Labour leadership crisis deepens as Tom Watson abandons peace talks
Angela Eagle has announced she is to launch her Labour leadership bid on Monday.
It comes as peace talks aimed at finding a way out of Labour's leadership crisis have been abandoned by deputy leader Tom Watson because Jeremy Corbyn's refusal to stand down means there is no chance of progress.
Watson said Corbyn's declaration that he would continue "come what may" meant "there is no realistic prospect of reaching a compromise" over his future.
"It is with regret and profound sadness that I have concluded there is little to be achieved by pursuing wider conversations with our union affiliates at this time," Watson said.

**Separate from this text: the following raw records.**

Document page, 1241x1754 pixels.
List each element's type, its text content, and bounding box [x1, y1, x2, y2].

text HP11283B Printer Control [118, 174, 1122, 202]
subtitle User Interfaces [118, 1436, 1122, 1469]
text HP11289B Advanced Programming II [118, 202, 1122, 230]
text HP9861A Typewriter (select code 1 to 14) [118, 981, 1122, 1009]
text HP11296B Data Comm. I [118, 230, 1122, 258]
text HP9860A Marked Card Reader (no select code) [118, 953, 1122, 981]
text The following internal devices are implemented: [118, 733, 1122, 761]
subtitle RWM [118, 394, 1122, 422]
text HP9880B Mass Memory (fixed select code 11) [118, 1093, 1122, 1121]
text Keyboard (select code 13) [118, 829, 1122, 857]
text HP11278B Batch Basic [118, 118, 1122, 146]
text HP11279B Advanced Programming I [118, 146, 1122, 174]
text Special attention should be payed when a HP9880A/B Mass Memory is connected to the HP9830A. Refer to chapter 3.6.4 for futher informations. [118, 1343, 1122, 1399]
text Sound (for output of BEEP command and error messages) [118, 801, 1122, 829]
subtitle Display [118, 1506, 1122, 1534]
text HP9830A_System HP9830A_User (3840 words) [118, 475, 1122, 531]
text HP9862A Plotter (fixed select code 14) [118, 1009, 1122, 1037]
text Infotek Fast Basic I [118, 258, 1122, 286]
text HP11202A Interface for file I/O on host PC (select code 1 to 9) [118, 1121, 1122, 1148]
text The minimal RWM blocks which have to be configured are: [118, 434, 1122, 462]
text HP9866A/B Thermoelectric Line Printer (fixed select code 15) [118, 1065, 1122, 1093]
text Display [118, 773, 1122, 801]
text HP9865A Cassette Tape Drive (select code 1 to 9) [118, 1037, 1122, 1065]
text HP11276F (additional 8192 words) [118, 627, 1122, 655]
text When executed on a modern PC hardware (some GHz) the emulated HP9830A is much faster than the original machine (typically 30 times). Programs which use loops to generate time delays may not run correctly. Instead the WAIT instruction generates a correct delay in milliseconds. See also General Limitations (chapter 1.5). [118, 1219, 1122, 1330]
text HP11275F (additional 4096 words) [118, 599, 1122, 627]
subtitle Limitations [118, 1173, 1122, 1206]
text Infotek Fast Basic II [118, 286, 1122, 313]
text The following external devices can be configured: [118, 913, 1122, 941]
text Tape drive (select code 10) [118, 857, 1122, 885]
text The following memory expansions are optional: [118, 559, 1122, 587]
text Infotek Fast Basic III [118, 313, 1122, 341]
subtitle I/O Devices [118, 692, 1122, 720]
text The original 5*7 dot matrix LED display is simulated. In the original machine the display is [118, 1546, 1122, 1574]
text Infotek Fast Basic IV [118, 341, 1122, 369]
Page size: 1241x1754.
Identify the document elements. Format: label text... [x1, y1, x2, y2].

"The Labour Party was founded with the explicit aim of pursuing the parliamentary path to socialism. Every Labour leader needs to command the support of their MPs in the Parliamentary Labour Party (PLP), as well as party members, in order to achieve that.
"It is clear to all that Jeremy has lost the support of the PLP, with little prospect of regaining it."
A crisis meeting had been expected to take place in Brighton on Sunday before the giant unions' conference in a final effort to break the deadlock over Corbyn's future.
Watson's statement means it is now more likely that Corbyn will face a leadership contest, with Angela Eagle thought to be the most likely potential challenger.
The statement came as the defiant Labour leader attended the Durham Miners' Gala.
The deputy leader said: "At the Parliamentary Labour Party meeting on Monday I gave a commitment to hold talks with union representatives to find a way forward for our party.
"Since then I have met with Unite general secretary Len McCluskey along with John Cryer, the chair of the PLP, and chief whip Rosie Winterton.
"I felt we made significant progress during those talks, which were designed to find a solution to the impasse the party finds itself in. It is my strong belief that those discussions could have formed a basis for further talks with union representatives.
"However, since the talks began Jeremy has publicly declared his intention to continue as leader come what may.
"This means there is no realistic prospect of reaching a compromise that satisfies the majority of colleagues in the PLP.
"I want to thank Len McCluskey for the good faith he has shown during our conversations, which have been conducted in a spirit of openness and comradeship throughout.
"We need a strong and united Labour party in Parliament. I will continue to do everything I can to achieve this.
"If circumstances change I hope talks can be resumed."